#### Task prompt
Gather all lines with "depth" from the records.
==== Exercise inputs ====
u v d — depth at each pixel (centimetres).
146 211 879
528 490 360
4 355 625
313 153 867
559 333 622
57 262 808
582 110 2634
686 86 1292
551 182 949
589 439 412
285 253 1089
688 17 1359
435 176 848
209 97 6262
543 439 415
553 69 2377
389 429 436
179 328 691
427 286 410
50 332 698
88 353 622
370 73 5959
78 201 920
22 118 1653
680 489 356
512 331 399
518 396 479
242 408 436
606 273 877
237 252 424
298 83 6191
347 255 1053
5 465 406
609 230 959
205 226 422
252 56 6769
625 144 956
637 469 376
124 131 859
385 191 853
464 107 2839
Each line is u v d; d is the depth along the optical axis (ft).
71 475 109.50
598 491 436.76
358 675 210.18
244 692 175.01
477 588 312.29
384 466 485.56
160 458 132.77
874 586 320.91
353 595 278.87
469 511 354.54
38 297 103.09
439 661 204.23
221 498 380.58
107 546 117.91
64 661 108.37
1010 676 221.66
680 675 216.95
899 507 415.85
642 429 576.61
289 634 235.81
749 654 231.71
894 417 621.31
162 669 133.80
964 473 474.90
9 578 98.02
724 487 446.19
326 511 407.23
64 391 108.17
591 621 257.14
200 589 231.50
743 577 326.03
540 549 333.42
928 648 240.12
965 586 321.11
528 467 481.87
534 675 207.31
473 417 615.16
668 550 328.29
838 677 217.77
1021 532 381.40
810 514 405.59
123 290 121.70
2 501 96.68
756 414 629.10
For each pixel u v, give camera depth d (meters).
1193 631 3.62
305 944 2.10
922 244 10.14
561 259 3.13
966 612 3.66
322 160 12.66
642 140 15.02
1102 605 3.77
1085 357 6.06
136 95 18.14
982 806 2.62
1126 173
====
#### Written answer
u v d — depth at each pixel (centimetres).
Each line is u v d; d is the depth along the optical axis (ft).
For each pixel u v, give camera depth d (meters).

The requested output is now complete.